Improve performances in fetching a large datasets online #27

gmaze · 2020-06-23T19:08:35Z

Using the erddap data source to fetch a large amount of data has poor performances (in terms of wall time).
Such kind of fetching is problematic because:

the erddap has a 1 minute time out that will throw a bad response if it takes too long to prepare to output on the server side (see Long response from the erddap raising internal error #16).
the erddap server can only handle requests leading to no more than 9308MB of data.
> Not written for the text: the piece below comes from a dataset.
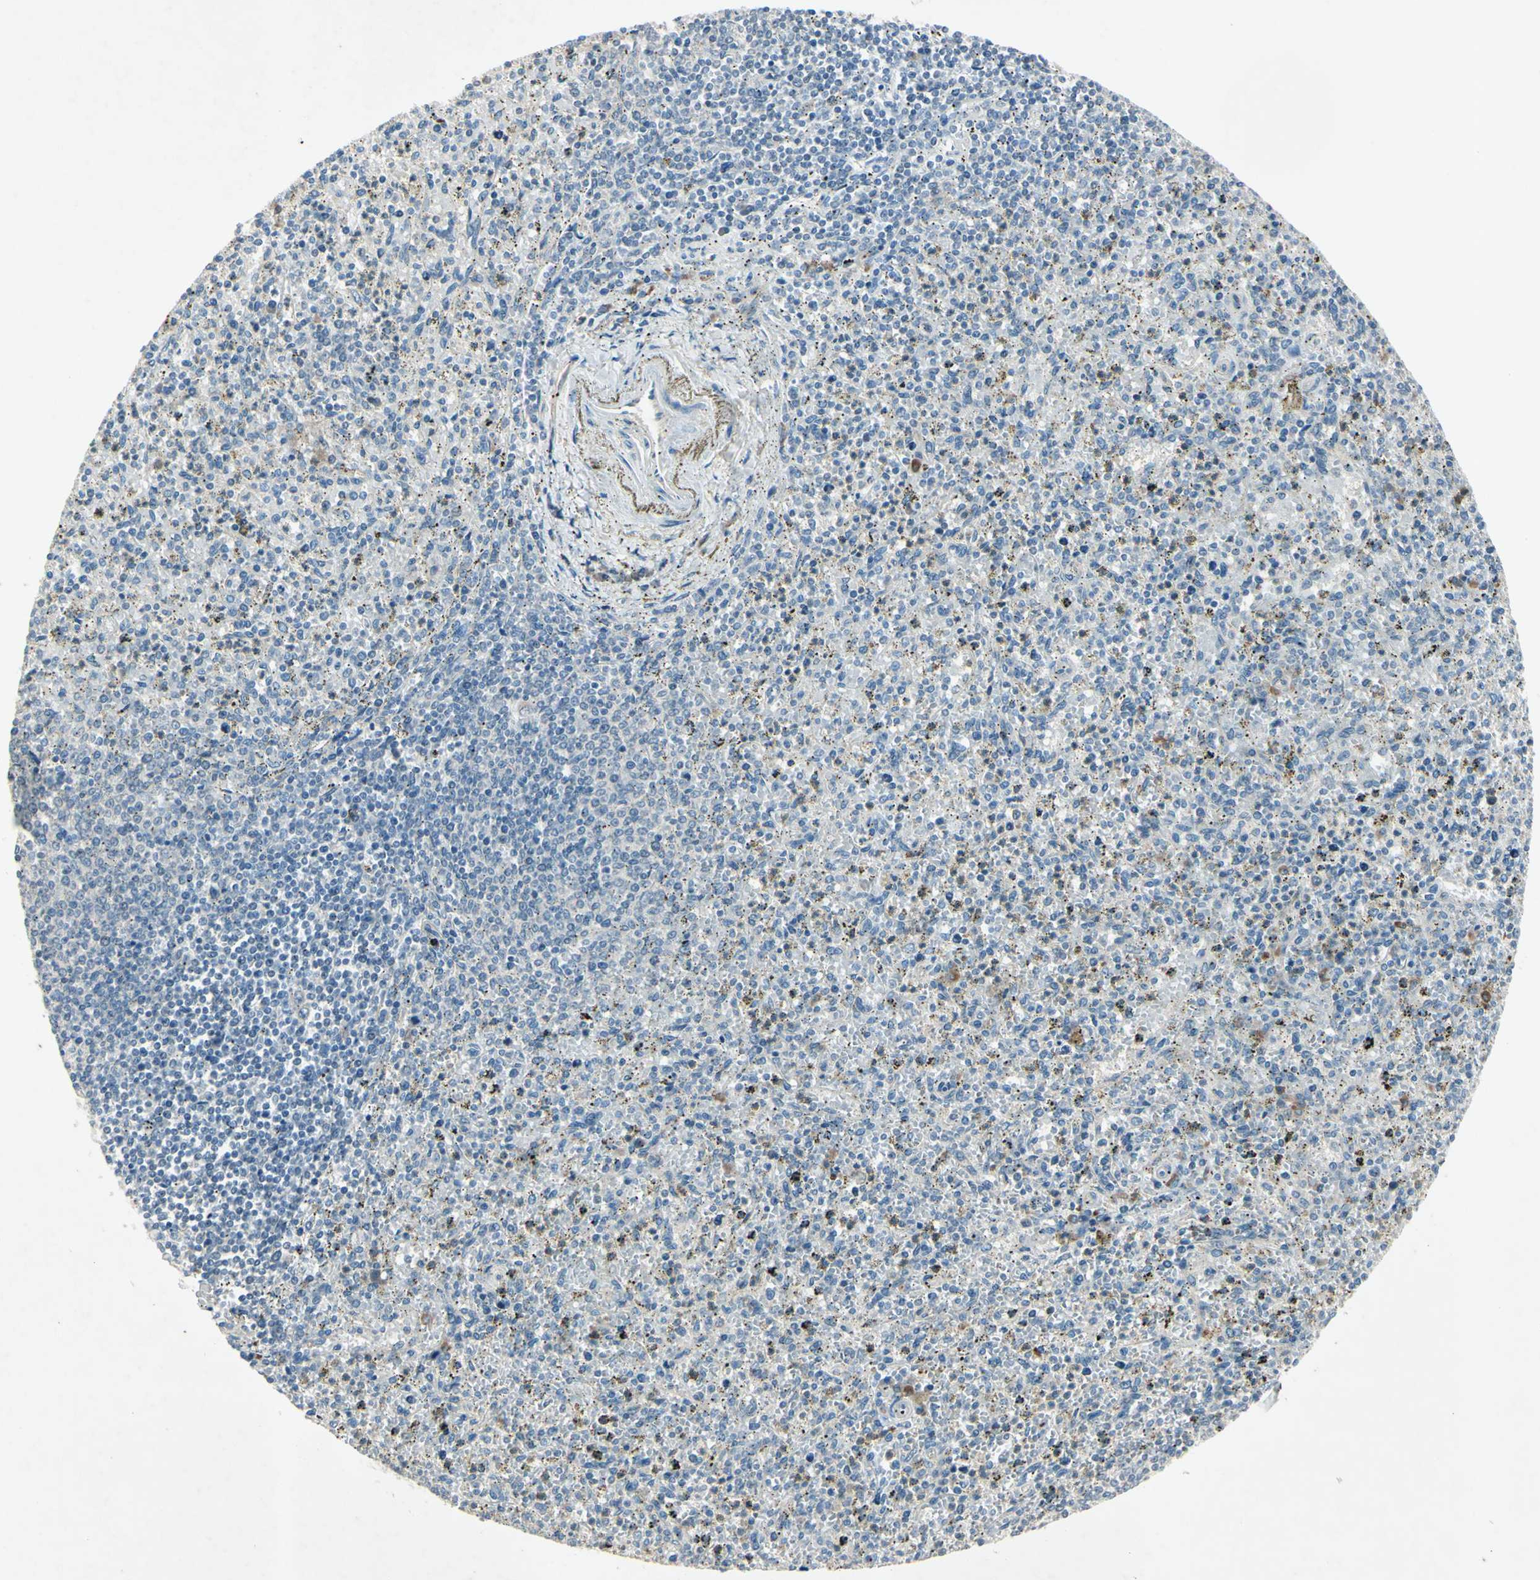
{"staining": {"intensity": "moderate", "quantity": "<25%", "location": "cytoplasmic/membranous"}, "tissue": "spleen", "cell_type": "Cells in red pulp", "image_type": "normal", "snomed": [{"axis": "morphology", "description": "Normal tissue, NOS"}, {"axis": "topography", "description": "Spleen"}], "caption": "Protein staining by IHC exhibits moderate cytoplasmic/membranous positivity in about <25% of cells in red pulp in benign spleen.", "gene": "AATK", "patient": {"sex": "male", "age": 72}}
To check this out, we can use the example from #16:

from argopy import DataFetcher as ArgoDataFetcher
box = [-120., -85., -10, 10, 0, 500, '2019-01-01','2019-12-31']
ds = ArgoDataFetcher(src='erddap').region(box).to_xarray()

To fix this issue, and more importantly improve performances and reliability of large datasets fetching, I propose to test the following pattern:

In argopy.data_fetchers.ErddapArgoDataFetcher, implement a chunking procedure for http requests:

Given a box request: split the domain into chunks/sub-domains: in space or time, or may be both.
Given a wmo request: split the request into chunks, one each wmo.

Each chunk of the full request would be fetched using its own http request and chunk data would be gathered/concatenated as they come along from the server.

Chunking the request, i.e. creating a list of urls to fetch, would be done in at the fetcher level in argopy.data_fetchers.ErddapArgoDataFetcher.
Managing a pull of requests, would be done at the file system level in argopy.stores.httpstore.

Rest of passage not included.